Think about it. Once I say, “Here, I bought you a phone.” Whose phone is it? So, don’t give your kids a phone, let them use yours.

Our children’s mentors

“We cannot continue to send our children to Caesar for their education and be surprised when they come home as Romans.” – Dr. Voddie Baucham

To disagree is not bullying…and everyone knows it

“[Homosexual activists] argue that anything short of full acceptance is homophobic bullying. That means unless you affirm and approve of all LGBT+ lifestyles, you are a bigot, a phobe and, yes, a bully.

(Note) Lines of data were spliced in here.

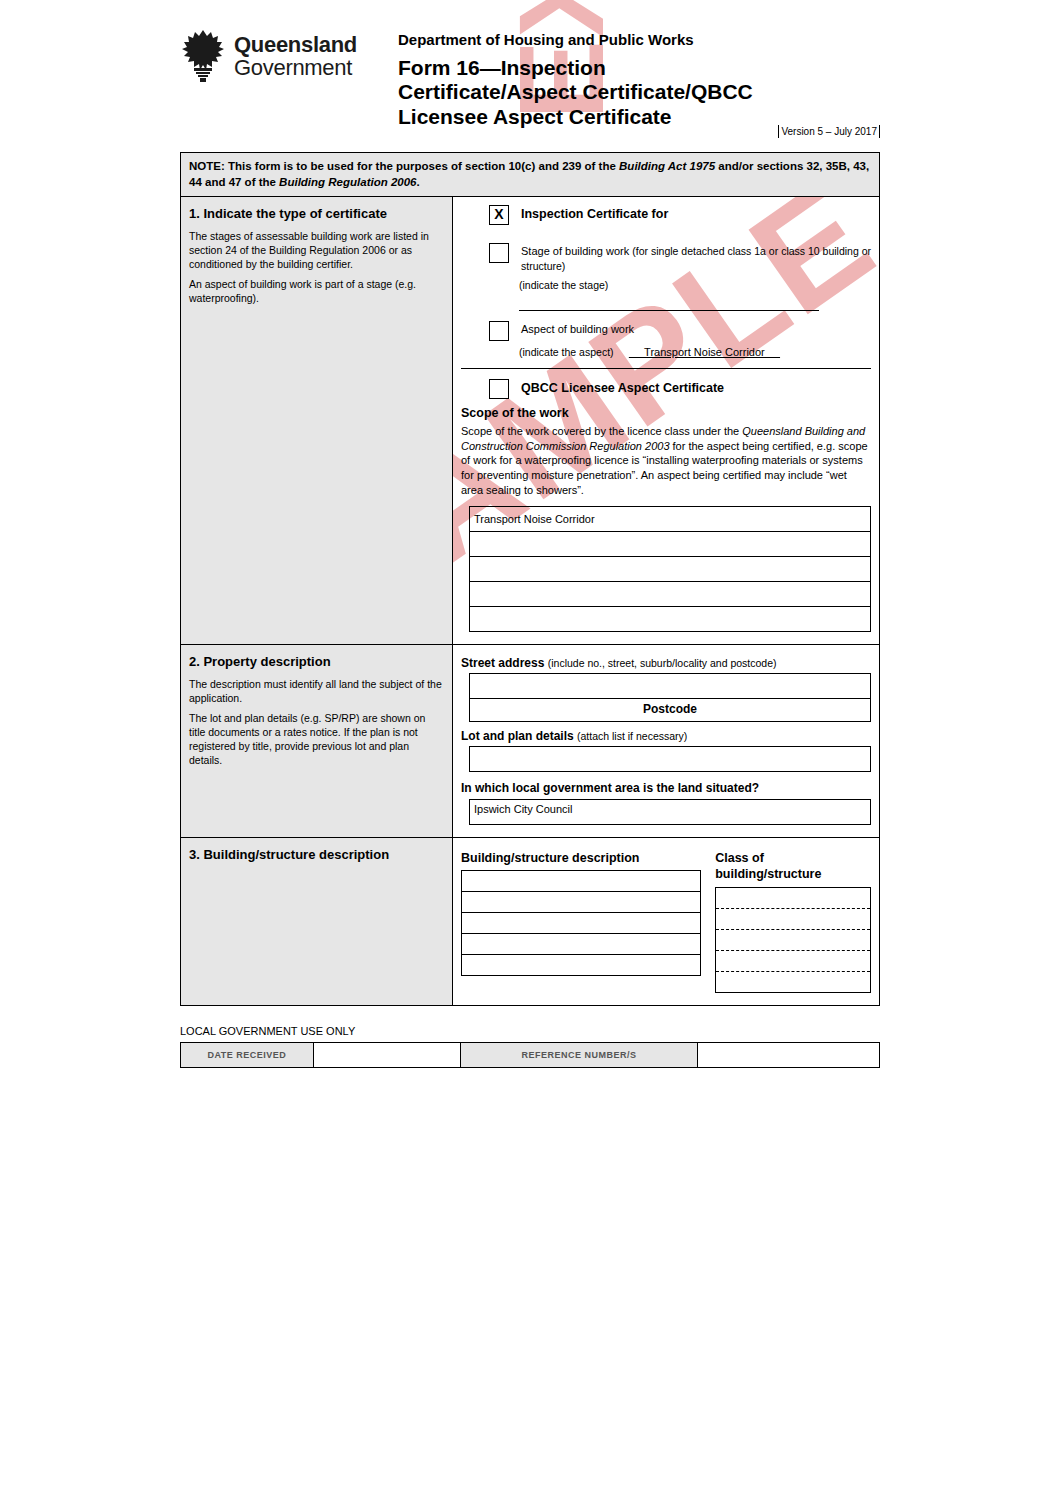EXAMPLE ONLY EXAMPLE
Queensland
Government
Department of Housing and Public Works
Form 16—Inspection
Certificate/Aspect Certificate/QBCC
Licensee Aspect Certificate
Version 5 – July 2017
NOTE: This form is to be used for the purposes of section 10(c) and 239 of the Building Act 1975 and/or sections 32, 35B, 43, 44 and 47 of the Building Regulation 2006.
| 1. Indicate the type of certificate The stages of assessable building work are listed in section 24 of the Building Regulation 2006 or as conditioned by the building certifier. An aspect of building work is part of a stage (e.g. waterproofing). | Inspection Certificate for Stage of building work (for single detached class 1a or class 10 building or structure) (indicate the stage) Aspect of building work (indicate the aspect) Transport Noise Corridor QBCC Licensee Aspect Certificate Scope of the work Scope of the work covered by the licence class under the Queensland Building and Construction Commission Regulation 2003 for the aspect being certified, e.g. scope of work for a waterproofing licence is “installing waterproofing materials or systems for preventing moisture penetration”. An aspect being certified may include “wet area sealing to showers”. / Transport Noise Corridor / |
| 2. Property description The description must identify all land the subject of the application. The lot and plan details (e.g. SP/RP) are shown on title documents or a rates notice. If the plan is not registered by title, provide previous lot and plan details. | Street address (include no., street, suburb/locality and postcode) Postcode Lot and plan details (attach list if necessary) In which local government area is the land situated? Ipswich City Council |
| 3. Building/structure description | / Building/structure description / Class of building/structure / |
LOCAL GOVERNMENT USE ONLY
| DATE RECEIVED | | REFERENCE NUMBER/S | |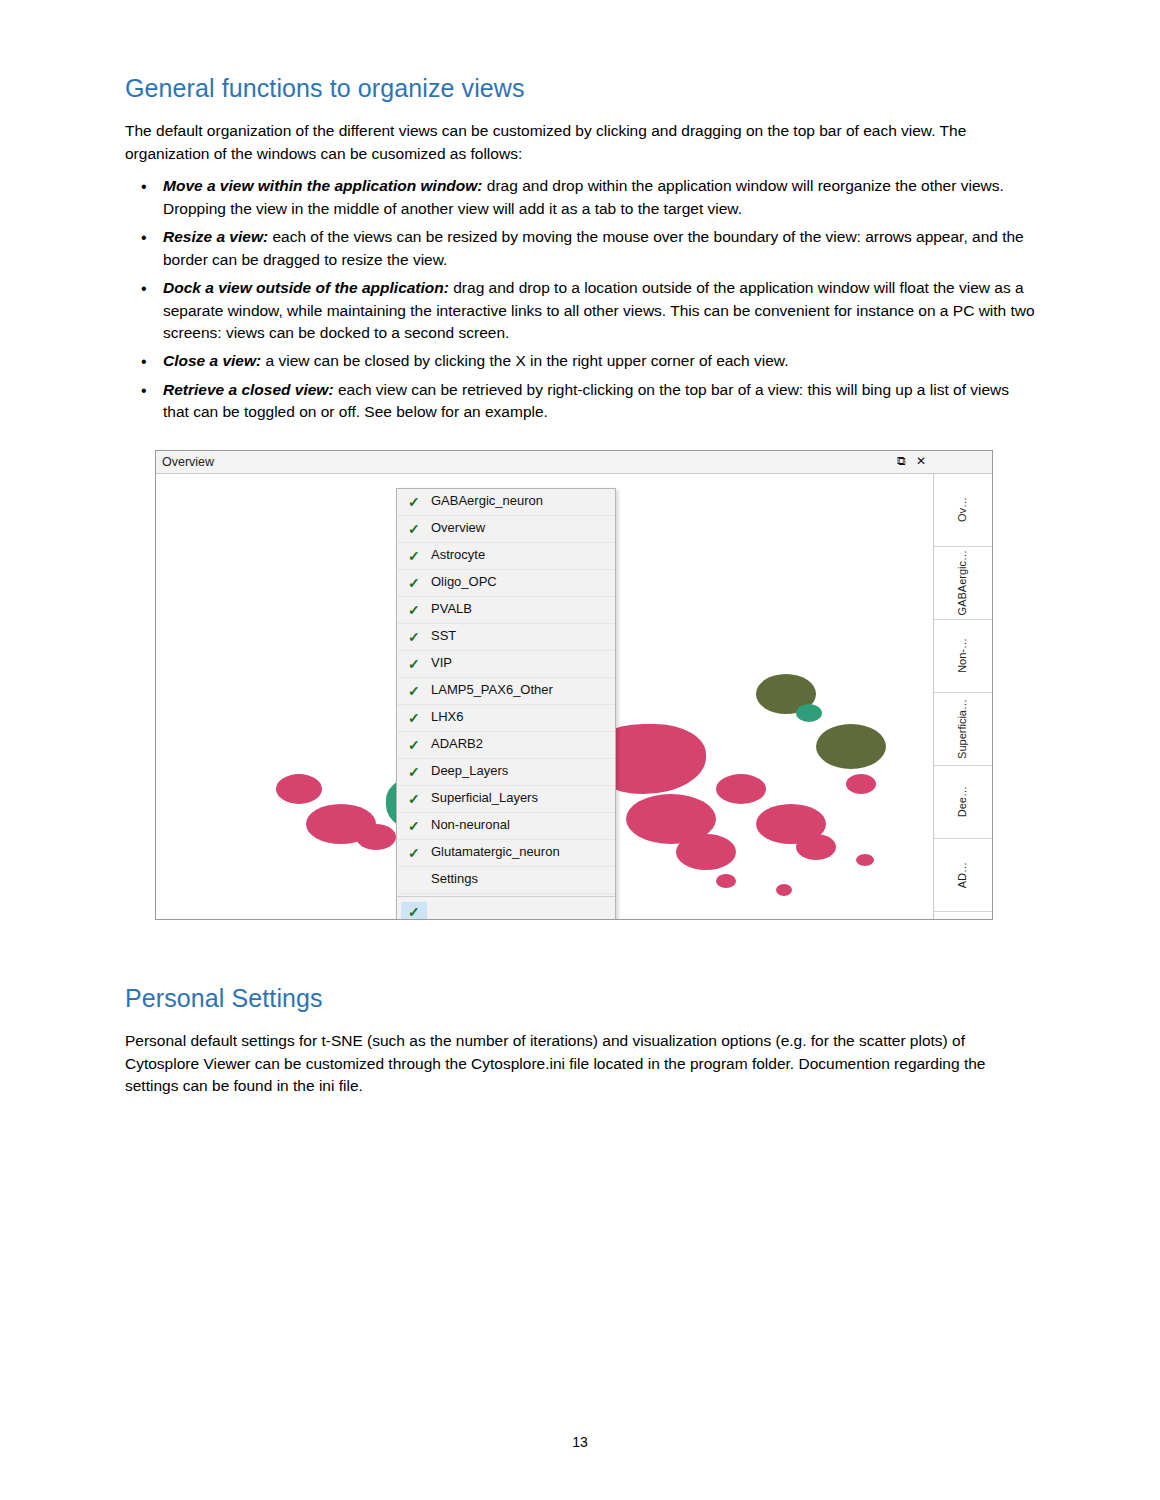General functions to organize views
The default organization of the different views can be customized by clicking and dragging on the top bar of each view. The organization of the windows can be cusomized as follows:
Move a view within the application window: drag and drop within the application window will reorganize the other views. Dropping the view in the middle of another view will add it as a tab to the target view.
Resize a view: each of the views can be resized by moving the mouse over the boundary of the view: arrows appear, and the border can be dragged to resize the view.
Dock a view outside of the application: drag and drop to a location outside of the application window will float the view as a separate window, while maintaining the interactive links to all other views. This can be convenient for instance on a PC with two screens: views can be docked to a second screen.
Close a view: a view can be closed by clicking the X in the right upper corner of each view.
Retrieve a closed view: each view can be retrieved by right-clicking on the top bar of a view: this will bing up a list of views that can be toggled on or off. See below for an example.
Overview
⧉✕
✓
GABAergic_neuron
✓
Overview
✓
Astrocyte
✓
Oligo_OPC
✓
PVALB
✓
SST
✓
VIP
✓
LAMP5_PAX6_Other
✓
LHX6
✓
ADARB2
✓
Deep_Layers
✓
Superficial_Layers
✓
Non-neuronal
✓
Glutamatergic_neuron
✓
Settings
✓
✓
Hierarchy View
Ov…
GABAergic…
Non-…
Superficia…
Dee…
AD…
Personal Settings
Personal default settings for t-SNE (such as the number of iterations) and visualization options (e.g. for the scatter plots) of Cytosplore Viewer can be customized through the Cytosplore.ini file located in the program folder. Documention regarding the settings can be found in the ini file.
13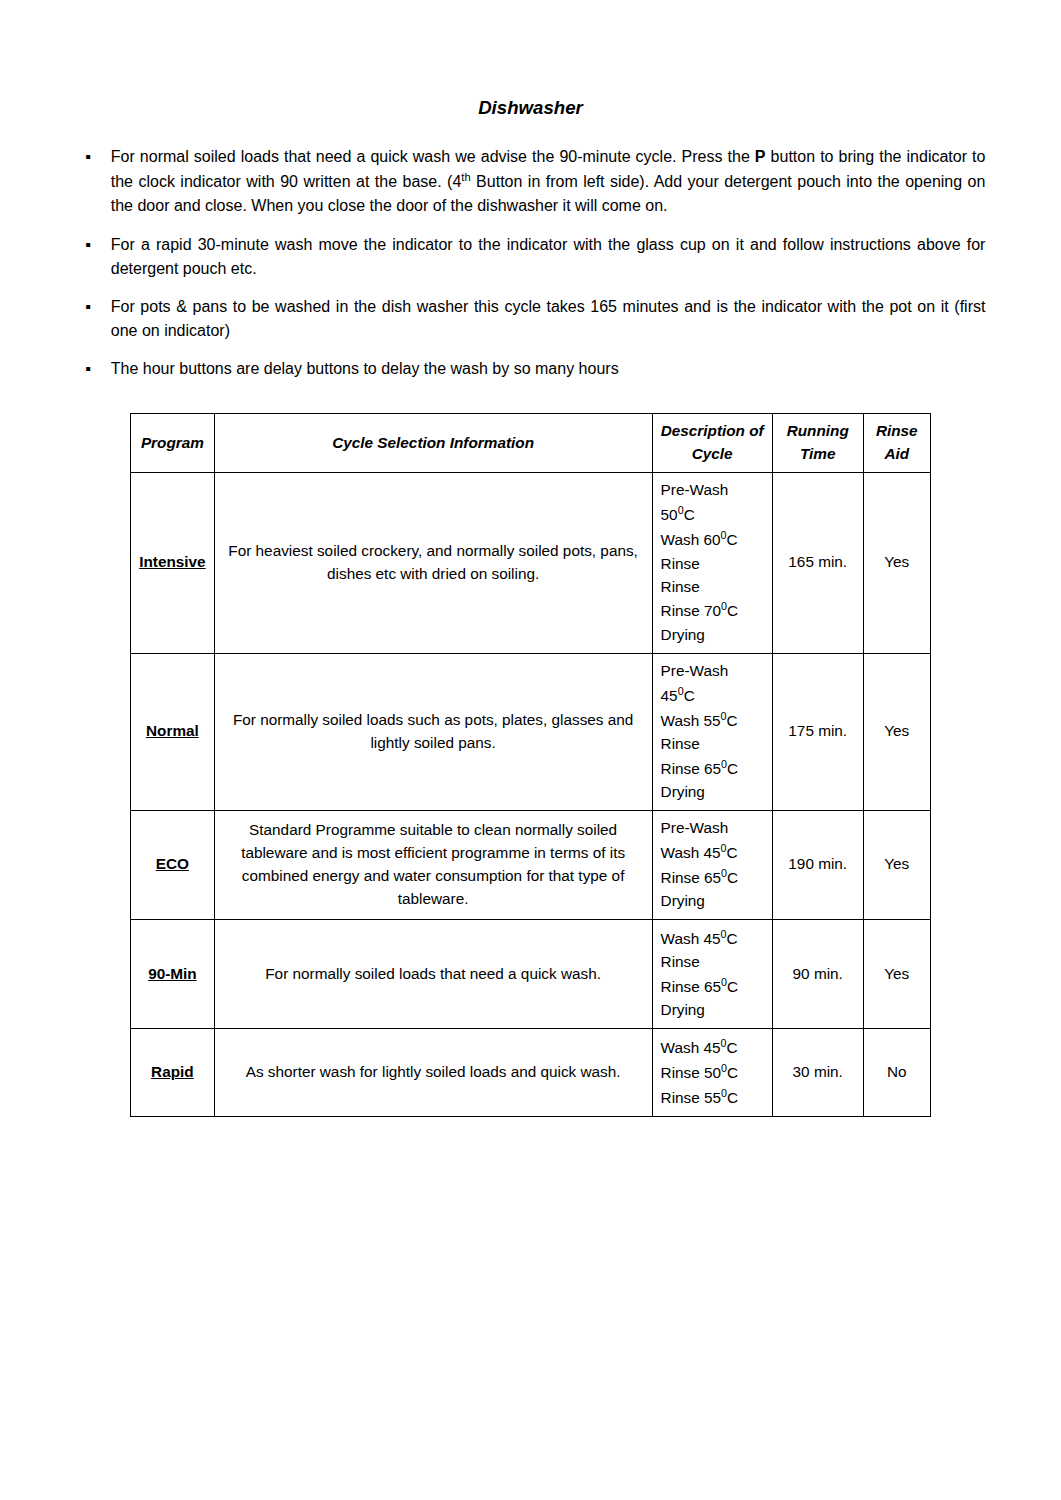Dishwasher
For normal soiled loads that need a quick wash we advise the 90-minute cycle. Press the P button to bring the indicator to the clock indicator with 90 written at the base. (4th Button in from left side). Add your detergent pouch into the opening on the door and close. When you close the door of the dishwasher it will come on.
For a rapid 30-minute wash move the indicator to the indicator with the glass cup on it and follow instructions above for detergent pouch etc.
For pots & pans to be washed in the dish washer this cycle takes 165 minutes and is the indicator with the pot on it (first one on indicator)
The hour buttons are delay buttons to delay the wash by so many hours
| Program | Cycle Selection Information | Description of Cycle | Running Time | Rinse Aid |
| --- | --- | --- | --- | --- |
| Intensive | For heaviest soiled crockery, and normally soiled pots, pans, dishes etc with dried on soiling. | Pre-Wash 50 0 C Wash 60 0 C Rinse Rinse Rinse 70 0 C Drying | 165 min. | Yes |
| Normal | For normally soiled loads such as pots, plates, glasses and lightly soiled pans. | Pre-Wash 45 0 C Wash 55 0 C Rinse Rinse 65 0 C Drying | 175 min. | Yes |
| ECO | Standard Programme suitable to clean normally soiled tableware and is most efficient programme in terms of its combined energy and water consumption for that type of tableware. | Pre-Wash Wash 45 0 C Rinse 65 0 C Drying | 190 min. | Yes |
| 90-Min | For normally soiled loads that need a quick wash. | Wash 45 0 C Rinse Rinse 65 0 C Drying | 90 min. | Yes |
| Rapid | As shorter wash for lightly soiled loads and quick wash. | Wash 45 0 C Rinse 50 0 C Rinse 55 0 C | 30 min. | No |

“The Christian, by contrast, wants to say that it is possible to be anti-bullying of all forms without necessarily affirming everything about them…..

“Of course, we all recognize that the Christian position is entirely legitimate. None of us have to affirm all the views and practices of Islam, for example – nor do we have to attend pro-Muslim marches – in order to be clear that we don’t think Muslims should be bullied. Most people would agree that it would be entirely wrong, not to say untrue, to call me an Islamophobe because I won’t affirm my belief in Allah as the one true God and Mohammad as a prophet….. But to insist I affirm it or else I am bullying them, everyone who isn’t a Muslim evidently agrees that is nonsense.”

Stephen Kneale

Déjà vu all over again

G.K. Chesterton (1874-1936) lived 100 years ago but the quotes below seem to show that the time and culture he spoke to was not all that different from our own.

  • “We are learning to do a great many clever things… The next great task will be to learn not to do them.”
  • “Once abolish the God, and the government becomes the God.”
  • “The Christian ideal has not been tried and found wanting; it has been found difficult and left untried.”
  • “The act of defending any of the cardinal virtues has today all the exhilaration of a vice.”
  • “These are the days when the Christian is expected to praise every creed except his own.”